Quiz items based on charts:

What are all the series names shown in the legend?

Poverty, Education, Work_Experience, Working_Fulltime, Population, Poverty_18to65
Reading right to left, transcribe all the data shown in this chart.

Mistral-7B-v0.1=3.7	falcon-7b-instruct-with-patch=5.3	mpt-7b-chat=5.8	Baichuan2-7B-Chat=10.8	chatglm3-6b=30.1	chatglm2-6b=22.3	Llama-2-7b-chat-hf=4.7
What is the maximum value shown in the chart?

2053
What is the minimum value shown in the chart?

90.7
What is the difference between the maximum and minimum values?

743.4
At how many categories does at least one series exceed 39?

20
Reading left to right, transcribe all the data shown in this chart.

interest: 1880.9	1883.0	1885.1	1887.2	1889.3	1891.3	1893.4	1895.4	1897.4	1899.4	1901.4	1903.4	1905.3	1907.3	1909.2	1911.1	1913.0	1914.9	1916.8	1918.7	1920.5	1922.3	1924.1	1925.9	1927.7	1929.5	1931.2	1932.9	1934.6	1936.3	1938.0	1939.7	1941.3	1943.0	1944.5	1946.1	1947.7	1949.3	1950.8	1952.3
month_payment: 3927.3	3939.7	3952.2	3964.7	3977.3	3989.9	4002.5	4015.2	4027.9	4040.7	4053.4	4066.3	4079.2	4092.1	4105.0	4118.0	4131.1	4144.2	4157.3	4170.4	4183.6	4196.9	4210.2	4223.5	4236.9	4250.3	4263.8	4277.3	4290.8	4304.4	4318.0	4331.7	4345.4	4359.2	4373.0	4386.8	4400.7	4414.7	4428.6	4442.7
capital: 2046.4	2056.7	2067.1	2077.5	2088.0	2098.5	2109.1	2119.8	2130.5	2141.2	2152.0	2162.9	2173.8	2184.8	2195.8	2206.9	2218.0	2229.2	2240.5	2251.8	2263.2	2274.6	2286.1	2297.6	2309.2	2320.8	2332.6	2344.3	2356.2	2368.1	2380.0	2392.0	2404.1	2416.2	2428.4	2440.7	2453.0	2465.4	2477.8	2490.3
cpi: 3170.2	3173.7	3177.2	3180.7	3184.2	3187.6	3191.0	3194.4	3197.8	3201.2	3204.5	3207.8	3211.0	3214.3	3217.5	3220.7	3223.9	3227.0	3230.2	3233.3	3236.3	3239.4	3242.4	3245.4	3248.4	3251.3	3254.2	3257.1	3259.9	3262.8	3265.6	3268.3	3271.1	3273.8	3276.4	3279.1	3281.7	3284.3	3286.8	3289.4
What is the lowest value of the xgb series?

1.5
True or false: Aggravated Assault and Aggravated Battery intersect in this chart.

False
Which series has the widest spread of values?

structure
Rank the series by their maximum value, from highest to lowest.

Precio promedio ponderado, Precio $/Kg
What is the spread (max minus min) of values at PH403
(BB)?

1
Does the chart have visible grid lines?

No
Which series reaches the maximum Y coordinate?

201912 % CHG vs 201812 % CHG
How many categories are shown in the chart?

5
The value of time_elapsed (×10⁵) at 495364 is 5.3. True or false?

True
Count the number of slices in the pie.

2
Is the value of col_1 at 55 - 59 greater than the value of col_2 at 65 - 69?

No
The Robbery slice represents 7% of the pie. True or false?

> Exercise goal: Arrange every line of the listing above as a JSON list of strings, with one string per line and blank lines omitted.

> Output:
[
  "What are all the series names shown in the legend?",
  "Poverty, Education, Work_Experience, Working_Fulltime, Population, Poverty_18to65",
  "Reading right to left, transcribe all the data shown in this chart.",
  "Mistral-7B-v0.1=3.7\tfalcon-7b-instruct-with-patch=5.3\tmpt-7b-chat=5.8\tBaichuan2-7B-Chat=10.8\tchatglm3-6b=30.1\tchatglm2-6b=22.3\tLlama-2-7b-chat-hf=4.7",
  "What is the maximum value shown in the chart?",
  "2053",
  "What is the minimum value shown in the chart?",
  "90.7",
  "What is the difference between the maximum and minimum values?",
  "743.4",
  "At how many categories does at least one series exceed 39?",
  "20",
  "Reading left to right, transcribe all the data shown in this chart.",
  "interest: 1880.9\t1883.0\t1885.1\t1887.2\t1889.3\t1891.3\t1893.4\t1895.4\t1897.4\t1899.4\t1901.4\t1903.4\t1905.3\t1907.3\t1909.2\t1911.1\t1913.0\t1914.9\t1916.8\t1918.7\t1920.5\t1922.3\t1924.1\t1925.9\t1927.7\t1929.5\t1931.2\t1932.9\t1934.6\t1936.3\t1938.0\t1939.7\t1941.3\t1943.0\t1944.5\t1946.1\t1947.7\t1949.3\t1950.8\t1952.3",
  "month_payment: 3927.3\t3939.7\t3952.2\t3964.7\t3977.3\t3989.9\t4002.5\t4015.2\t4027.9\t4040.7\t4053.4\t4066.3\t4079.2\t4092.1\t4105.0\t4118.0\t4131.1\t4144.2\t4157.3\t4170.4\t4183.6\t4196.9\t4210.2\t4223.5\t4236.9\t4250.3\t4263.8\t4277.3\t4290.8\t4304.4\t4318.0\t4331.7\t4345.4\t4359.2\t4373.0\t4386.8\t4400.7\t4414.7\t4428.6\t4442.7",
  "capital: 2046.4\t2056.7\t2067.1\t2077.5\t2088.0\t2098.5\t2109.1\t2119.8\t2130.5\t2141.2\t2152.0\t2162.9\t2173.8\t2184.8\t2195.8\t2206.9\t2218.0\t2229.2\t2240.5\t2251.8\t2263.2\t2274.6\t2286.1\t2297.6\t2309.2\t2320.8\t2332.6\t2344.3\t2356.2\t2368.1\t2380.0\t2392.0\t2404.1\t2416.2\t2428.4\t2440.7\t2453.0\t2465.4\t2477.8\t2490.3",
  "cpi: 3170.2\t3173.7\t3177.2\t3180.7\t3184.2\t3187.6\t3191.0\t3194.4\t3197.8\t3201.2\t3204.5\t3207.8\t3211.0\t3214.3\t3217.5\t3220.7\t3223.9\t3227.0\t3230.2\t3233.3\t3236.3\t3239.4\t3242.4\t3245.4\t3248.4\t3251.3\t3254.2\t3257.1\t3259.9\t3262.8\t3265.6\t3268.3\t3271.1\t3273.8\t3276.4\t3279.1\t3281.7\t3284.3\t3286.8\t3289.4",
  "What is the lowest value of the xgb series?",
  "1.5",
  "True or false: Aggravated Assault and Aggravated Battery intersect in this chart.",
  "False",
  "Which series has the widest spread of values?",
  "structure",
  "Rank the series by their maximum value, from highest to lowest.",
  "Precio promedio ponderado, Precio $/Kg",
  "What is the spread (max minus min) of values at PH403",
  "(BB)?",
  "1",
  "Does the chart have visible grid lines?",
  "No",
  "Which series reaches the maximum Y coordinate?",
  "201912 % CHG vs 201812 % CHG",
  "How many categories are shown in the chart?",
  "5",
  "The value of time_elapsed (×10⁵) at 495364 is 5.3. True or false?",
  "True",
  "Count the number of slices in the pie.",
  "2",
  "Is the value of col_1 at 55 - 59 greater than the value of col_2 at 65 - 69?",
  "No",
  "The Robbery slice represents 7% of the pie. True or false?"
]